Nneka Ogwumike is 10 games away from shattering the WNBA’s 13-year-old record for single-season field goal percentage, and she’s doing so as the league’s third-highest scorer. Los Angeles Sparks coach Brian Agler said he doesn’t even run a lot of plays for Ogwumike, who raised her shooting percentage a colossal 18 points from last season to an unheard-of 71 percent.
So how is she doing it?
"We don’t run a lot of things just to get her the basketball. [Nneka] gets hers a lot off just our offense and spacing the defense," Agler said.
She isn’t doing anything fancy. Ogwumike’s game is simple but gritty, with her type of physicality scarcely matched. Nearly all of her points come from a few feet outside of the rim, and are met with contact she’s strong enough to finish through.
"You get the ball to her later on in the shot clock when there’s a lot of space to operate," said Agler. "Now she has an advantage over most people with her quickness and athleticism. She’s doing a lot of this on her own."
Ogwumike’s been a rock in L.A.’s meteoric rise from the WNBA’s lower middle of the pack to the best team in the league by both record and team efficiency measures. She’s undoubtedly the biggest factor in her team’s improvement. She’s made a team-high 179 of the 252 shots she’s taken, making 84 percent of her 122 free throw attempts.
That’s why Ogwumike is set to smash Tamika Raymond’s 66.8 shooting percentage record from 2003. Raymond set that record on half the shot attempts and points per game as the Sparks’ forward is posting.
Ogwumike’s success comes mostly because she’s smart with her shot selection and quick moving off the ball. Straight-line cuts, backdoor looks and spins around defenders without the ball are the bread and butter of what she does to get to the free throw line or create easy assist opportunities for her teammates.
Her off-ball movement has made Ogwumike an easy-to-find target for the Sparks’ offensive focal point. "I think what really helps Nneka is that she and Candace [Parker] have a great chemistry," said Agler. "They can play off each other really well with Candace’s passing ability and Nneka’s finishing ability."
Parker is averaging nearly two assists to Ogwumike per game as the pair run the court with the sort of telepathy that comes from having played together for five seasons.

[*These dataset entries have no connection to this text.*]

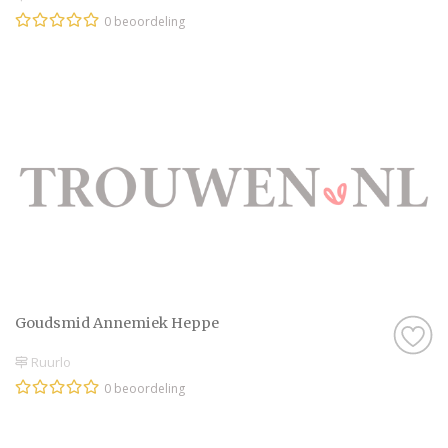
0 beoordeling
Goudsmid Annemiek Heppe
Ruurlo
0 beoordeling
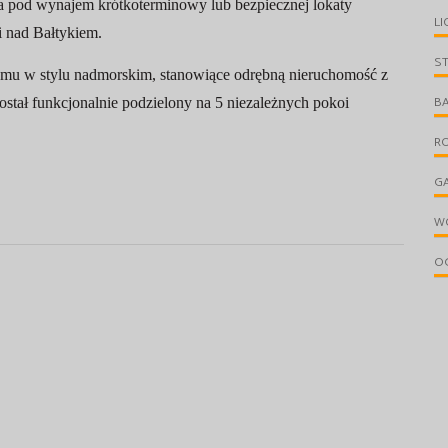
 pod wynajem krótkoterminowy lub bezpiecznej lokaty
LI
ji nad Bałtykiem.
S
domu w stylu nadmorskim, stanowiące odrębną nieruchomość z
B
ostał funkcjonalnie podzielony na 5 niezależnych pokoi
R
G
W
O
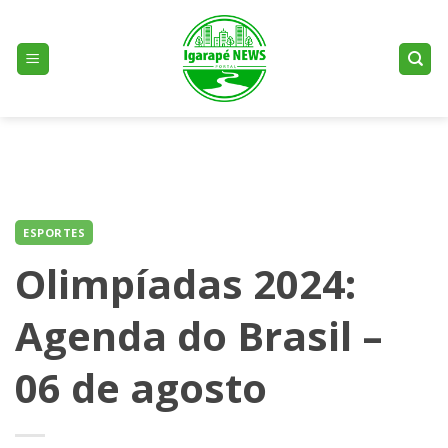
Skip
to
content
ESPORTES
Olimpíadas 2024:
Agenda do Brasil –
06 de agosto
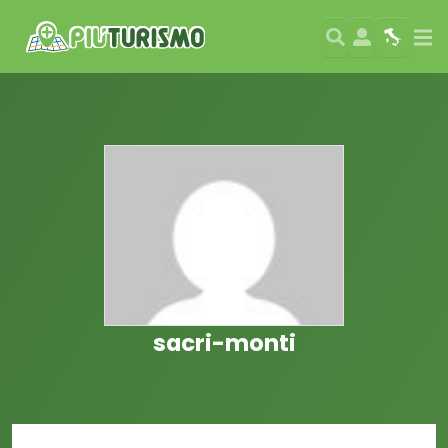
Search
User
Map
Si
sacri-monti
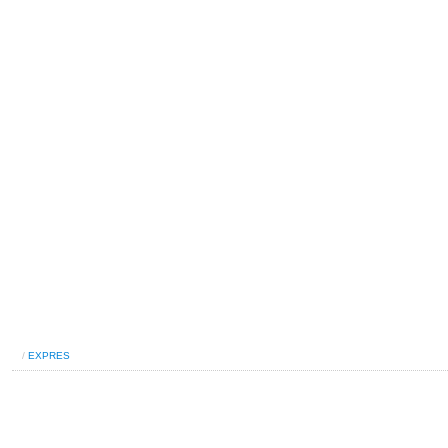
/
EXPRES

They seem to know how and where the other is cutting and find each other with extremely precise passes for players their size (Parker is 6'4), leading each other right where they need to be.

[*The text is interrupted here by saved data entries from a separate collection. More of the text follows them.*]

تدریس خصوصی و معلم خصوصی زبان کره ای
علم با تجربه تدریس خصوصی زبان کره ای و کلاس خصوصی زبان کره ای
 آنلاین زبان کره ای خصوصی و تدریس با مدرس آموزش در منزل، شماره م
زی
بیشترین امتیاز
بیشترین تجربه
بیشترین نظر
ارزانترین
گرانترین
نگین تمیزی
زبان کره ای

"You have Candace who’s averaging about six assists a game and I just find my way to cut and make things easier for her to find the open player," said Ogwumike.
Though Parker is the better passer and Ogwumike, of course, the better finisher, no matter who’s spaced out to the top of the key, the two are interchangeable in terms of their skill sets.
"It’s easy for me because she’s so athletic," said Parker. "You’ve got the high-low thing going."
After the Olympic break, the duo should continue their dominance. Agler gave his team a full nine days rest after their final game at the end of July before their month-long hiatus. He didn’t resume practice until Aug. 1, which should benefit Ogwumike, who hadn’t had much time off at all. She plays in Russia for Dynamo Kursk after her WNBA season, and that team’s success stretched their season out from October until they won the championship on May 3. She had just 12 days between the end of the Russian Premier League season and the beginning of the WNBA’s.
"They need some down-time," Agler said after his team’s July 22 win over the Washington Mystics. "Their bodies can really take advantage of this recovery period. And then they’ll come back, we’ll practice, go a couple days and take a day off, go a couple days and take a day off."
Ogwumike should be fully rested when she hits the floor again Friday night against the Seattle Storm (NBA TV, 10 p.m. ET), continuing to add to her unprecedented numbers.